*WORK TASK*
All of the listing should be transcribed exactly.

*DATA UNDER STUDY*
┏━━
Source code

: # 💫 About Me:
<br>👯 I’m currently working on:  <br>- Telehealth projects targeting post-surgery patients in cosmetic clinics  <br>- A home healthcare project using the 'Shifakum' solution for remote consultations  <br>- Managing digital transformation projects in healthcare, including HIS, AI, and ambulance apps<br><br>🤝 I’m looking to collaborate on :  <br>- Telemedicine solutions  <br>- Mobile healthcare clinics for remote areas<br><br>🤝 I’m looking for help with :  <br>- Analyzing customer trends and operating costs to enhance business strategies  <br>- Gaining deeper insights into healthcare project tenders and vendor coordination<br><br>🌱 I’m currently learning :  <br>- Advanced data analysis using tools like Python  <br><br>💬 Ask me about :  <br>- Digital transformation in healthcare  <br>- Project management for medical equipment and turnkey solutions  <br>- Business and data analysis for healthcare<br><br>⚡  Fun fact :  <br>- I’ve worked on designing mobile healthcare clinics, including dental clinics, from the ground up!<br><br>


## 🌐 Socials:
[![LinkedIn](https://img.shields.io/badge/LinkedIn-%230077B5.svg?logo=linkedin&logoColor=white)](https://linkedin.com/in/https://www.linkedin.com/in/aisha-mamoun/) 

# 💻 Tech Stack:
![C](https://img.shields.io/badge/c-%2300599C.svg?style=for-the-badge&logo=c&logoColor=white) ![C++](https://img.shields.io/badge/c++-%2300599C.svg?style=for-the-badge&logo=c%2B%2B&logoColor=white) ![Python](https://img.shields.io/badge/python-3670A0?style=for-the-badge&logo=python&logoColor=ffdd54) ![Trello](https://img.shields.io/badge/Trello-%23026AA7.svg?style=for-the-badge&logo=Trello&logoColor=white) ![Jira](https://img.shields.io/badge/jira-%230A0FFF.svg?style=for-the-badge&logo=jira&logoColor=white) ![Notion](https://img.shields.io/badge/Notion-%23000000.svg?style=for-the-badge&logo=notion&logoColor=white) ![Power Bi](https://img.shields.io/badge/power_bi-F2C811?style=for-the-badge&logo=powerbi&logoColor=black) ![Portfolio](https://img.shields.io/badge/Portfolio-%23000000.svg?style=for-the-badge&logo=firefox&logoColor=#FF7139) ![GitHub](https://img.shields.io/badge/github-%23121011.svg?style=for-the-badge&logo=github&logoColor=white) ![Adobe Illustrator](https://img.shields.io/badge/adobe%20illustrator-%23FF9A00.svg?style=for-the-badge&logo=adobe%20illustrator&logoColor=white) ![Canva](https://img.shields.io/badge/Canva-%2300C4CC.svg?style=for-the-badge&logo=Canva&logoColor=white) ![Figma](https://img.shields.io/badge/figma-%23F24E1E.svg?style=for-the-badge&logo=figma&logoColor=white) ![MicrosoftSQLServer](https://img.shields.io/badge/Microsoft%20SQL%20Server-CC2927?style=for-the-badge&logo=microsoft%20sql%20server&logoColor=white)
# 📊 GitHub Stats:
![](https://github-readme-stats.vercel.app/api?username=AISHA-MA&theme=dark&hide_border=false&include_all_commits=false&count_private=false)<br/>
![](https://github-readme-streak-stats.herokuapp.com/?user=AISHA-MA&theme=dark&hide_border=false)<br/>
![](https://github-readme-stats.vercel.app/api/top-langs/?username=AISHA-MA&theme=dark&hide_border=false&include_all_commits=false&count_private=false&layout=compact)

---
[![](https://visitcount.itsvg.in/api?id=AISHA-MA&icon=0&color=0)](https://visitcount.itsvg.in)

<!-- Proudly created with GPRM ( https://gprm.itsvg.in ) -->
┗━━
*ANSWER TO THIS TASK*
Source code

: # 💫 About Me:
<br>👯 I’m currently working on:  <br>- Telehealth projects targeting post-surgery patients in cosmetic clinics  <br>- A home healthcare project using the 'Shifakum' solution for remote consultations  <br>- Managing digital transformation projects in healthcare, including HIS, AI, and ambulance apps<br><br>🤝 I’m looking to collaborate on :  <br>- Telemedicine solutions  <br>- Mobile healthcare clinics for remote areas<br><br>🤝 I’m looking for help with :  <br>- Analyzing customer trends and operating costs to enhance business strategies  <br>- Gaining deeper insights into healthcare project tenders and vendor coordination<br><br>🌱 I’m currently learning :  <br>- Advanced data analysis using tools like Python  <br><br>💬 Ask me about :  <br>- Digital transformation in healthcare  <br>- Project management for medical equipment and turnkey solutions  <br>- Business and data analysis for healthcare<br><br>⚡  Fun fact :  <br>- I’ve worked on designing mobile healthcare clinics, including dental clinics, from the ground up!<br><br>


## 🌐 Socials:
[![LinkedIn](https://img.shields.io/badge/LinkedIn-%230077B5.svg?logo=linkedin&logoColor=white)](https://linkedin.com/in/https://www.linkedin.com/in/aisha-mamoun/) 

# 💻 Tech Stack:
![C](https://img.shields.io/badge/c-%2300599C.svg?style=for-the-badge&logo=c&logoColor=white) ![C++](https://img.shields.io/badge/c++-%2300599C.svg?style=for-the-badge&logo=c%2B%2B&logoColor=white) ![Python](https://img.shields.io/badge/python-3670A0?style=for-the-badge&logo=python&logoColor=ffdd54) ![Trello](https://img.shields.io/badge/Trello-%23026AA7.svg?style=for-the-badge&logo=Trello&logoColor=white) ![Jira](https://img.shields.io/badge/jira-%230A0FFF.svg?style=for-the-badge&logo=jira&logoColor=white) ![Notion](https://img.shields.io/badge/Notion-%23000000.svg?style=for-the-badge&logo=notion&logoColor=white) ![Power Bi](https://img.shields.io/badge/power_bi-F2C811?style=for-the-badge&logo=powerbi&logoColor=black) ![Portfolio](https://img.shields.io/badge/Portfolio-%23000000.svg?style=for-the-badge&logo=firefox&logoColor=#FF7139) ![GitHub](https://img.shields.io/badge/github-%23121011.svg?style=for-the-badge&logo=github&logoColor=white) ![Adobe Illustrator](https://img.shields.io/badge/adobe%20illustrator-%23FF9A00.svg?style=for-the-badge&logo=adobe%20illustrator&logoColor=white) ![Canva](https://img.shields.io/badge/Canva-%2300C4CC.svg?style=for-the-badge&logo=Canva&logoColor=white) ![Figma](https://img.shields.io/badge/figma-%23F24E1E.svg?style=for-the-badge&logo=figma&logoColor=white) ![MicrosoftSQLServer](https://img.shields.io/badge/Microsoft%20SQL%20Server-CC2927?style=for-the-badge&logo=microsoft%20sql%20server&logoColor=white)
# 📊 GitHub Stats:
![](https://github-readme-stats.vercel.app/api?username=AISHA-MA&theme=dark&hide_border=false&include_all_commits=false&count_private=false)<br/>
![](https://github-readme-streak-stats.herokuapp.com/?user=AISHA-MA&theme=dark&hide_border=false)<br/>
![](https://github-readme-stats.vercel.app/api/top-langs/?username=AISHA-MA&theme=dark&hide_border=false&include_all_commits=false&count_private=false&layout=compact)

---
[![](https://visitcount.itsvg.in/api?id=AISHA-MA&icon=0&color=0)](https://visitcount.itsvg.in)

<!-- Proudly created with GPRM ( https://gprm.itsvg.in ) -->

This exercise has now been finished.